Il est aussi question d’argent. « La jeune fille est au cœur d’une transaction où des intérêts économiques sont en jeu », analyse Babacar Senghor. D’abord parce qu’une fille mariée est une bouche de moins à nourrir. Mais aussi parce que le mariage est « l’occasion d’une sorte d’extorsion », selon le professeur. Par exemple, le mari est tenu de faire construire une nouvelle pièce dans la maison familiale de son épouse ou d’aider aux champs pour le compte de sa belle-famille. A ce prix-là, pourquoi attendre un an de plus ?
Babacar Senghor continue de suivre de près la situation de Sokhna. Il sait que l’un de ses prétendants ne l’a pas oubliée et craint qu’elle ne finisse par céder sous la pression parentale. Grâce au programme d’éducation par les pairs et aux sensibilisations, les mariages précoces sont à présent mal vus à Mabo. Mais il y a peu, un parent de la commune a emmené sa fille dans un village éloigné pour la marier.
Si le gouvernement sénégalais plaide contre le mariage des enfants, « il n’y a pas suffisamment d’efforts fournis pour combattre cette pratique très ancrée dans la tradition », se désole Seydou Demba, chargé de projet à World Vision Sénégal. Par exemple, aucune sanction pénale n’est prévue, sauf si le mari consomme le mariage sur une mineure de moins de 13 ans. En 2004, le Sénégal a ratifié le protocole à la Charte africaine des droits de l’homme et des peuples relatif aux droits de la femme en Afrique, qui fixe l’âge minimum à 18 ans pour le mariage des filles. Cette initiative laissait espérer un changement. Mais seize ans plus tard, le code de la famille n’a toujours pas été amendé.

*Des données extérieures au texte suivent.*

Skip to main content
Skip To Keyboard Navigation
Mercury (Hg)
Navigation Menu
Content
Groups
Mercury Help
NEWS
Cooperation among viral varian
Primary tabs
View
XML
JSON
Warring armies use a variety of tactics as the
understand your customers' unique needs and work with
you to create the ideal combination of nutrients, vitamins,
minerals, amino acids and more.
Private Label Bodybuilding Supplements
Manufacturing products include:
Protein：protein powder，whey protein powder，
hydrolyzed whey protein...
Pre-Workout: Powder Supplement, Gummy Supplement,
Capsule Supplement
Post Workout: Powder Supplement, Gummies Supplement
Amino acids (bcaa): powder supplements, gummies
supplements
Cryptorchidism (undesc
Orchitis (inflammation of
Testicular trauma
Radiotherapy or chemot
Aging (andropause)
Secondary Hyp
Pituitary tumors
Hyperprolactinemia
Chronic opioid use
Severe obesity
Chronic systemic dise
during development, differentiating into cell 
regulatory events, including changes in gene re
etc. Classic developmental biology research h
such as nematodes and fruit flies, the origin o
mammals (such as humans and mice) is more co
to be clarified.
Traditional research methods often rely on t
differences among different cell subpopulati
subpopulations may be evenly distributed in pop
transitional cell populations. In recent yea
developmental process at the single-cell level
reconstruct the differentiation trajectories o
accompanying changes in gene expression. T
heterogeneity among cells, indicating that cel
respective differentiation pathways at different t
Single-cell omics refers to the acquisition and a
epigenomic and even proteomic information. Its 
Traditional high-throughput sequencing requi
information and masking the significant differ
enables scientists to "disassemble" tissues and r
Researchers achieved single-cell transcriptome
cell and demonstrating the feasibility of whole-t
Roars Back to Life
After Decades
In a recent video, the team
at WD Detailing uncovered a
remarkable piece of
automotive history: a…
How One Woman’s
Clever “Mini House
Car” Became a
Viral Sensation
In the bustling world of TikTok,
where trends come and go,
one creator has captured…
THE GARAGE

Quelques structures d’accueil et de conseil existent dans le pays, mais rares sont ceux qui les sollicitent, surtout en milieu rural. « Notre génération va faire changer cela », croit Mame Boy Sakho. En tout cas, c’est le défi qu’elle et ses plus de 300 camarades des autres clubs des pairs éducateurs du pays, sont prêts à relever.